New Approach to Exercise for Seniors

For facilities that care for the elderly, such as nursing homes and assisted living, encouraging residents to exercise is often a major struggle and responsibility can rest on both sides. For seniors, movement after long periods of rest can be very uncomfortable. Perhaps illness keeps motivation low, fear of injury keeps them from beginning, or it is difficult to know where to begin. On the other hand, some facilities aren’t able to provide the proper resources. They may not have the correct space, the equipment, or the funding to help their residents exercise. Whatever the case may be, one of the most important tools we have for improving the health of seniors is falling by the wayside as the ease of sitting mindlessly in front of a screen takes precedence.

Unfortunately, what seems to be the easiest route for seniors and the professionals who care for them, alike, is taking a toll on the futures of these individuals. A lot of us are gently floating through this foggy mindset that, of course, exercise is good for seniors. But this fog does not lend itself to the explosion of concrete understanding we need to comprehend just how important exercise is and it does not push us to take the action that is needed.

For a start, so many of us are ignorant of the real benefits of exercise and the list is constantly growing which can make it hard to keep up. Here are some generalized ways we know that exercise can make a difference.

**Material supplied:**

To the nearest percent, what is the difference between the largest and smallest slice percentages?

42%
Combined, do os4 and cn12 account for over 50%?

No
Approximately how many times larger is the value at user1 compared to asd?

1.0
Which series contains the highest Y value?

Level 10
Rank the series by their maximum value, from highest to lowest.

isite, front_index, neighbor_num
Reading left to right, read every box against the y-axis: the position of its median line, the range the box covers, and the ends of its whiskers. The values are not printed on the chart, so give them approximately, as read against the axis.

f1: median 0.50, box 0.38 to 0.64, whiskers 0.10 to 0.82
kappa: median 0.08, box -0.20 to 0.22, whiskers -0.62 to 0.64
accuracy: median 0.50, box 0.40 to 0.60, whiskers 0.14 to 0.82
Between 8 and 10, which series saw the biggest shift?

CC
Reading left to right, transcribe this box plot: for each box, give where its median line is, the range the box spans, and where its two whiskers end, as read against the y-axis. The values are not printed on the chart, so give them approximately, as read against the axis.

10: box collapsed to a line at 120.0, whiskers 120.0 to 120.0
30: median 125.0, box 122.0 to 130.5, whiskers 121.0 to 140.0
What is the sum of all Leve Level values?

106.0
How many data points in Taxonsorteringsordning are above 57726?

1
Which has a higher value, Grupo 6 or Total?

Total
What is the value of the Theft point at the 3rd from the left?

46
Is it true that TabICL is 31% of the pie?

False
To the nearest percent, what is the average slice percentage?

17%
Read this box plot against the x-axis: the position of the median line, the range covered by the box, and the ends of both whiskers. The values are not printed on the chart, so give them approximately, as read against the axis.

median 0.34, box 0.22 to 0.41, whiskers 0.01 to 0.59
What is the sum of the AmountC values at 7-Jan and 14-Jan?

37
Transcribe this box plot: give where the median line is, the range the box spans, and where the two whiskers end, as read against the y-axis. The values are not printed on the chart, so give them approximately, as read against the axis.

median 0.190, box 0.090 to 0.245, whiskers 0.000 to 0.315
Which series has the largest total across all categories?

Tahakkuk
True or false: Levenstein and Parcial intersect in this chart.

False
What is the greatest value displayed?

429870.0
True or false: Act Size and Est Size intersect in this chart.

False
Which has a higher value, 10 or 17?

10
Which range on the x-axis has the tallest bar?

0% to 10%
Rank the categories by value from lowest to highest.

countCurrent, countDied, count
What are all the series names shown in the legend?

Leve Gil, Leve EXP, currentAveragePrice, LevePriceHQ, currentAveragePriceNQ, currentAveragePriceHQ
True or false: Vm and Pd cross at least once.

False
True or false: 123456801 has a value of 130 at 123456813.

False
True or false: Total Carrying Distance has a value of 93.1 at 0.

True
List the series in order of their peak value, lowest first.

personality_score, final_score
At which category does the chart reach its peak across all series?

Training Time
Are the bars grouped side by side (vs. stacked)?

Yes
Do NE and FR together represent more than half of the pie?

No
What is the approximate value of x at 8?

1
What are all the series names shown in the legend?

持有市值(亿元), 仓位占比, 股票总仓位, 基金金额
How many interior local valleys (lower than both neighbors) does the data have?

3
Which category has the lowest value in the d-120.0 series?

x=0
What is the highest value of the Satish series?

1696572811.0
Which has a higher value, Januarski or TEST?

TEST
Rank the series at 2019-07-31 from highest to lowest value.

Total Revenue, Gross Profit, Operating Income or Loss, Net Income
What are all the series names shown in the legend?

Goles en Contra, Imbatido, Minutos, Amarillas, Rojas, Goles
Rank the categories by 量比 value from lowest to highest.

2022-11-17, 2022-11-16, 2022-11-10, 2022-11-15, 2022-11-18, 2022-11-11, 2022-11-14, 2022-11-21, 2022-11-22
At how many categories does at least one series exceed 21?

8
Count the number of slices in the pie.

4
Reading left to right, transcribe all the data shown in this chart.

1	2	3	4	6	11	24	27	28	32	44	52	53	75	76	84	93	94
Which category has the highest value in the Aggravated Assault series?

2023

**Task 1:** For the article on exercise for seniors, say yes or no to each statement below, quoting the words of the article that decide it: (a) Some facilities may lack the funding to help residents exercise. (b) The list of known benefits of exercise is described as fixed. (c) Fear of injury can keep seniors from starting to exercise.
**Task 2:** Transcribe the article on exercise for seniors word for word from "For a start, so" to "make a difference.".

**Answer area 1:**
(a) Yes: "They may not have the correct space, the equipment, or the funding to help their residents exercise."
(b) No: "the list is constantly growing"
(c) Yes: "fear of injury keeps them from beginning"

**Answer area 2:**
For a start, so many of us are ignorant of the real benefits of exercise and the list is constantly growing which can make it hard to keep up. Here are some generalized ways we know that exercise can make a difference.